Earlier this year Varner sank a 90-foot eagle putt on the 18th hole to win the PIF Saudi International in dramatic fashion. He doesn’t even know where the trophy is.
"Don’t talk to me about trophies. I don’t need a trophy," Varner said. "It does not solidify who I am as a person. I am kind of embarrassed that that’s really all some people look forward to. If that’s all you look forward to is a trophy then you are missing out on life in my opinion.

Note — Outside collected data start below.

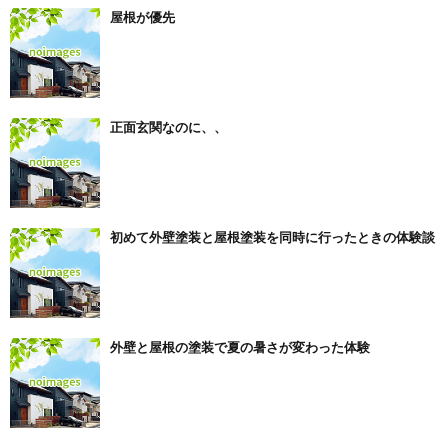
屋根が優先
正面玄関なのに、、
初めて外壁塗装と屋根塗装を同時に行ったときの体験談
外壁と屋根の塗装で夏の暑さが変わった体験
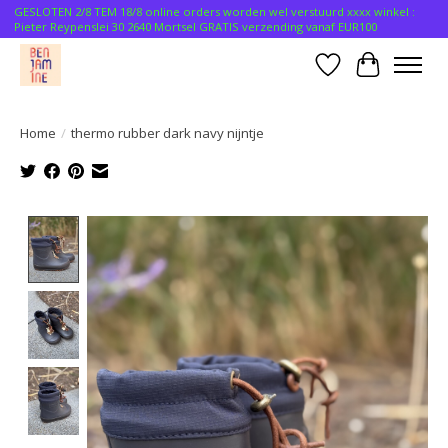
GESLOTEN 2/8 TEM 18/8 online orders worden wel verstuurd xxxx winkel :
Pieter Reypenslei 30 2640 Mortsel GRATIS verzending vanaf EUR100
Verlanglijst
Winkelwa
Home
/
thermo rubber dark navy nijntje
Product image slideshow Items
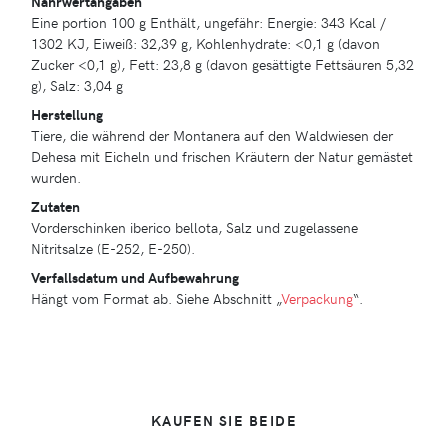
Nährwertangaben
Eine portion 100 g Enthält, ungefähr: Energie: 343 Kcal /
1302 KJ, Eiweiß: 32,39 g, Kohlenhydrate: <0,1 g (davon
Zucker <0,1 g), Fett: 23,8 g (davon gesättigte Fettsäuren 5,32
g), Salz: 3,04 g
Herstellung
Tiere, die während der Montanera auf den Waldwiesen der
Dehesa mit Eicheln und frischen Kräutern der Natur gemästet
wurden.
Zutaten
Vorderschinken iberico bellota, Salz und zugelassene
Nitritsalze (E-252, E-250).
Verfallsdatum und Aufbewahrung
Hängt vom Format ab. Siehe Abschnitt „
Verpackung
“.
KAUFEN SIE BEIDE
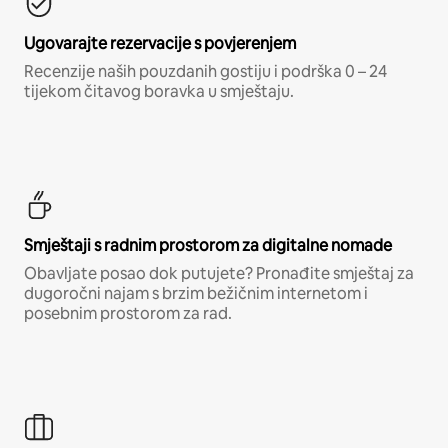
Ugovarajte rezervacije s povjerenjem
Recenzije naših pouzdanih gostiju i podrška 0 – 24
tijekom čitavog boravka u smještaju.
Smještaji s radnim prostorom za digitalne nomade
Obavljate posao dok putujete? Pronađite smještaj za
dugoročni najam s brzim bežičnim internetom i
posebnim prostorom za rad.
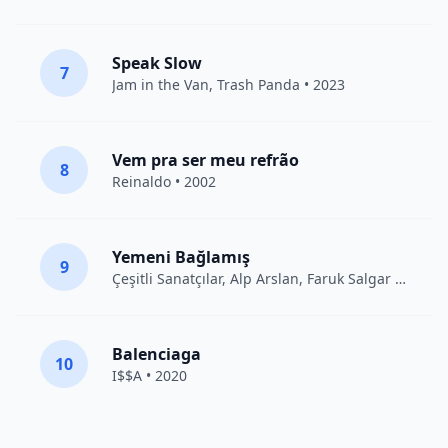
Speak Slow
7
Jam in the Van
, Trash Panda • 2023
Vem pra ser meu refrão
8
Reinaldo • 2002
Yemeni Bağlamış
9
Çeşitli Sanatçılar
, Alp Arslan, Faruk Salgar • 2012
Balenciaga
10
I$$A • 2020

"Hell yeah (it has been hard), because people are hating on me for no reason," Varner added of reaction to his jump to LIV. "I like to be liked, who doesn’t? But the articles last week did a terrible job of saying I was depressed. Trust me, I’m not, I’m totally fine with my decision. I think it’s weird you are hated because you want to take care of your family."
Varner wishes the PGA Tour well and is thankful for the opportunity it presented him. The former East Carolina University All-American has career earnings of $10.7 million.
"I really respect a lot of people who work for the Tour and that’s their job and I would never try to do anything to hurt those people," he said. "But I find it funny you can tell a man what to do about taking money when you already have so much money. That’s what I don’t understand. You are full of it if you think you just deserve stuff in life."
"I did it (switched to LIV Golf) because it was presented to me. I don’t care what the process of getting to that point is. I guess making a 90-foot putt helped out a lot. But sometimes it not on merit, sometimes it is on merit. If it’s on merit I can go play the PGA Tour and keep my card, I’m good enough, I don’t have any doubt about my ability. You can’t take that away from me. I have just never have dreamed about having my name on this trophy or that trophy. That’s not what I care about; I care about changing people’s lives."
So, by all accounts, the PGA Tour in Varner has lost a true ambassador to the game and one of its most popular figures.